Les bienfaits du pamplemousse contre l’excès de cholestérol viennent d’être confirmés par l’équipe de Jonathan Goldwasser du Center for Engineering in Medicine de Boston (Massachusetts).

Selon ses travaux, la naringénine – un flavonoïde, donc une substance qui possède de fortes propriétés antioxydantes – est à l’origine de son activité hypocholestérolémiante. Et elle fonctionnerait comme plusieurs classes de médicaments actuellement prescrits pour contrôler le taux de cholestérol dans le sang.

Selon les chercheurs, elle pourrait donc être utilisée comme complément alimentaire et « trouver sa place naturellement dans le traitement de routine de l’hyperlipidémie ». Une idée qu’ils présentent comme « séduisante », ce produit « non toxique et peu cher » ayant en plus des effets anti-inflammatoires.

Les propriétés hypocholestérolémiantes de la naringénine, qui est responsable du goût amer du pamplemousse, ont déjà été démontrées dans des modèles animaux, mais aussi dans une petite étude clinique citée par les chercheurs : chez une trentaine de patients hypercholestérolémiques, cette substance a permis de diminuer de 17 % le taux de LDL-cholestérol (le « mauvais » cholestérol).
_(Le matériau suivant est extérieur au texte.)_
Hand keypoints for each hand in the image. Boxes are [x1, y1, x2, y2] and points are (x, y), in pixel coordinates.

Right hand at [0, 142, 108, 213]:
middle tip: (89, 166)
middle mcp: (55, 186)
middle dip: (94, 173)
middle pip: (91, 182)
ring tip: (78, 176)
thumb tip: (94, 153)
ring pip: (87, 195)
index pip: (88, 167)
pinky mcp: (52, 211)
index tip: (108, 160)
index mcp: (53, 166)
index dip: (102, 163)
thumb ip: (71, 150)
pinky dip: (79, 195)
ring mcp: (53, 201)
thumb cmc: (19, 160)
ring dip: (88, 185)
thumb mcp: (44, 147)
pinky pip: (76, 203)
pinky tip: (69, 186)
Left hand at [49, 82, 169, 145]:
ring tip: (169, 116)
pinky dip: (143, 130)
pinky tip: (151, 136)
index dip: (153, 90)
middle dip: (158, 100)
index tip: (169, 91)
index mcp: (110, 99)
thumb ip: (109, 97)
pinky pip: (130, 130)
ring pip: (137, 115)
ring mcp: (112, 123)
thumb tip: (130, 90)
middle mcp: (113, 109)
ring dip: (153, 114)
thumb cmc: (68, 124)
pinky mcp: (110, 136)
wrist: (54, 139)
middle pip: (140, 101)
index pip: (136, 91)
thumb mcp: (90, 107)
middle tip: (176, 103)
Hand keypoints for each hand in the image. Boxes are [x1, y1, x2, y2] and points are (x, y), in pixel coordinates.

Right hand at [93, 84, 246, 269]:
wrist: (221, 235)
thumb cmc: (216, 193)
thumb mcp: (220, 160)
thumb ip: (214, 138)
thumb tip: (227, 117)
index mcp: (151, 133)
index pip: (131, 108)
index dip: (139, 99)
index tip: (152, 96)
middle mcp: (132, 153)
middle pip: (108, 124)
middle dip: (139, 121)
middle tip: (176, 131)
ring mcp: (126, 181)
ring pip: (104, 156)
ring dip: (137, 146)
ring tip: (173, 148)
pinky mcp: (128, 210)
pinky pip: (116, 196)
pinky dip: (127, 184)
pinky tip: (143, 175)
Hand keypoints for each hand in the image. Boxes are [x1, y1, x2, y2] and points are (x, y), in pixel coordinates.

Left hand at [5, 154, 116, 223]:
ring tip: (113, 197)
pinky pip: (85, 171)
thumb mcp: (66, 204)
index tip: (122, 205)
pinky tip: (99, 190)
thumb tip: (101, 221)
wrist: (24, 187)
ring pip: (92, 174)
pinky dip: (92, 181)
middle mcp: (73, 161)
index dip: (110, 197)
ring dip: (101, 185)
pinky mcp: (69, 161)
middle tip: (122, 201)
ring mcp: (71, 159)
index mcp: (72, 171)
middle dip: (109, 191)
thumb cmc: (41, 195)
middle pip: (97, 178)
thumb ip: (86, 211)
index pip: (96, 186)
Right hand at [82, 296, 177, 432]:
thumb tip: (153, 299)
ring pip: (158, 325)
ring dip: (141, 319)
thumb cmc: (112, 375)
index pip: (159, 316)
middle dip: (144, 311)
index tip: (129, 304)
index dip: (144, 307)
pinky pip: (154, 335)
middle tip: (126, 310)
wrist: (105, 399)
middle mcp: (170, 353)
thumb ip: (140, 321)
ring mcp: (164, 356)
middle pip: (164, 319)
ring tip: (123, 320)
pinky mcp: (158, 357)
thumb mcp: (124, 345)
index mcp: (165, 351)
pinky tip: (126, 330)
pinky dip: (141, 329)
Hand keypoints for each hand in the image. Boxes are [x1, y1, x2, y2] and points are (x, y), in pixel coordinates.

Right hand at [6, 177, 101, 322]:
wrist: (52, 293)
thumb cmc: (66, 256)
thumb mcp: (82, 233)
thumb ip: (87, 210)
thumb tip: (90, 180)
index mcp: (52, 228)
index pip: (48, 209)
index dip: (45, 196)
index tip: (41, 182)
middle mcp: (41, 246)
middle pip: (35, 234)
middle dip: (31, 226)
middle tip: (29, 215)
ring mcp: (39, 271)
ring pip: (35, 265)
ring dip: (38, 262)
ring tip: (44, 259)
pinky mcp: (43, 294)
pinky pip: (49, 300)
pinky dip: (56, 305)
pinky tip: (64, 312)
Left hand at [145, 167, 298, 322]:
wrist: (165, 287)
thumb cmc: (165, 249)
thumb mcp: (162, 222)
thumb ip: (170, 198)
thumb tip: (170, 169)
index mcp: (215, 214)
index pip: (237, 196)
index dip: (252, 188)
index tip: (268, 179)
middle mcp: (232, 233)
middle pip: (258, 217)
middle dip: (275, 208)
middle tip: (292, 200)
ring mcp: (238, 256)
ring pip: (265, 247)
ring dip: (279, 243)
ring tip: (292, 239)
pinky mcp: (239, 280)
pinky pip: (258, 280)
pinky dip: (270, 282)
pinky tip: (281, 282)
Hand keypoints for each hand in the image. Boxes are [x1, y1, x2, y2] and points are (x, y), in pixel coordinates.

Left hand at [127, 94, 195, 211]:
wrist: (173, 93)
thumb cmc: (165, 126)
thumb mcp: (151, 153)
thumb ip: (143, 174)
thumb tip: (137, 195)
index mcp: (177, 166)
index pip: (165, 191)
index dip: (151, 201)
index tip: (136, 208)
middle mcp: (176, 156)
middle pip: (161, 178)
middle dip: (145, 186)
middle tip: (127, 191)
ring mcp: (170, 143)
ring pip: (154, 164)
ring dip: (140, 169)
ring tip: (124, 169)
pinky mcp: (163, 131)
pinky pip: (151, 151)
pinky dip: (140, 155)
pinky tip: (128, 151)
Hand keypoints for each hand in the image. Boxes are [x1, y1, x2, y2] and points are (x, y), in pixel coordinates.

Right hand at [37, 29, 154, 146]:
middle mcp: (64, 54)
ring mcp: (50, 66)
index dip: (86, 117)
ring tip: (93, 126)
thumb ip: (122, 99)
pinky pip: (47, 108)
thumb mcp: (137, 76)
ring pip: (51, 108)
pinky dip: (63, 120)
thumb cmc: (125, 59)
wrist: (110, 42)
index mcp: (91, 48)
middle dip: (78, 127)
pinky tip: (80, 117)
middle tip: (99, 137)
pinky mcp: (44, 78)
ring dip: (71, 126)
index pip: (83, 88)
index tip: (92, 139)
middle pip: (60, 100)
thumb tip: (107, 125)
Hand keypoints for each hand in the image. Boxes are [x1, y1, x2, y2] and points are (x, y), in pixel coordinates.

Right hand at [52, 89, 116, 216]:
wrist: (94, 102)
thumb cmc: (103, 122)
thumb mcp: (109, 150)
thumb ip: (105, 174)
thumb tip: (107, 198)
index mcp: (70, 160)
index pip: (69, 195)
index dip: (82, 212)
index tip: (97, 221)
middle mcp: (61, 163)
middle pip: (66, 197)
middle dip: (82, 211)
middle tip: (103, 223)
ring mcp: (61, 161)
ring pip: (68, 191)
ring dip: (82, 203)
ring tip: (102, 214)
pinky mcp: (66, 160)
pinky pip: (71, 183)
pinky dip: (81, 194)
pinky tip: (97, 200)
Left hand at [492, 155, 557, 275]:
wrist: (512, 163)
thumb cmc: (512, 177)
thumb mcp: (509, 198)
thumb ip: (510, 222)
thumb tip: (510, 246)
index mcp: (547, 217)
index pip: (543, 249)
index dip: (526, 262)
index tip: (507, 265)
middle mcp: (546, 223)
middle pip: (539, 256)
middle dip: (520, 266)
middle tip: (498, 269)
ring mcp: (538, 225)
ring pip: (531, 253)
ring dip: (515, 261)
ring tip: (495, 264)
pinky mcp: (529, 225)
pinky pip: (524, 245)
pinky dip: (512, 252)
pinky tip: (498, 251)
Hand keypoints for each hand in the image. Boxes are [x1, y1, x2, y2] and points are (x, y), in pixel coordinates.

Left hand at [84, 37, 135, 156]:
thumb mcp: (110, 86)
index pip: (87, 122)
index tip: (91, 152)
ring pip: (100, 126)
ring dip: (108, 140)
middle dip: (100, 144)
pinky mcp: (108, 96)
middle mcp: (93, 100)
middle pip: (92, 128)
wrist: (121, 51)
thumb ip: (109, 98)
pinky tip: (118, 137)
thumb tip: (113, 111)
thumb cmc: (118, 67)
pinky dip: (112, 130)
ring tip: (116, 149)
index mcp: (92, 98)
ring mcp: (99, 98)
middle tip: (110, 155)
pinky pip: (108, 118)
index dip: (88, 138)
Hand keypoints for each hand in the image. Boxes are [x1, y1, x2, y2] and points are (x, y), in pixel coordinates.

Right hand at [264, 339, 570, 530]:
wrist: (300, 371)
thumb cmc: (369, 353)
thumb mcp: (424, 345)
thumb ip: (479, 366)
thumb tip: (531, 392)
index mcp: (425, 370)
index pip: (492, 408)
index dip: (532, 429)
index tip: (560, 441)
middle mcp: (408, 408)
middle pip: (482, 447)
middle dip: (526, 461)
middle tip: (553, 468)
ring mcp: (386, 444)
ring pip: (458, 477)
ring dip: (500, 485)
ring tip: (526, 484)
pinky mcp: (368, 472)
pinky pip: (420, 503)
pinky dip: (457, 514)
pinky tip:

Cette baisse est, certes, inférieure à celle obtenue par les traitements actuels, mais elle est significative.

En tentant d’identifier son mécanisme d’action, ils ont vu que la naringénine agissait sur des cibles identiques à celles des fibrates (qui font baisser le taux de graisse dans le sang) et des statines (contre le cholestérol).

« Nos résultats expliquent la myriade d’effets de la naringénine et sont en faveur de la continuation de son développement clinique », concluent les chercheurs.

Ils rappellent d’ailleurs que cette substance a aussi une activité contre le virus de l’hépatite C. Chez l’animal, d’autres travaux montrent que deux substances également présentes dans le pamplemousse inhiberaient la multiplication du virus du sida.

Enfin, différentes études ont conclu à une association entre la consommation de ces agrumes et la prévention d’un certain nombre de cancers (entre autres ceux de la bouche, du pharynx, de l’oesophage, de l’estomac et même du sein).

Cet agrume a donc toute sa place sur notre table, le matin, à midi et le soir. Mais attention, les consommateurs réguliers de pamplemousses doivent impérativement en parler à leur médecin, car ces agrumes modifient les effets de nombreux médicaments.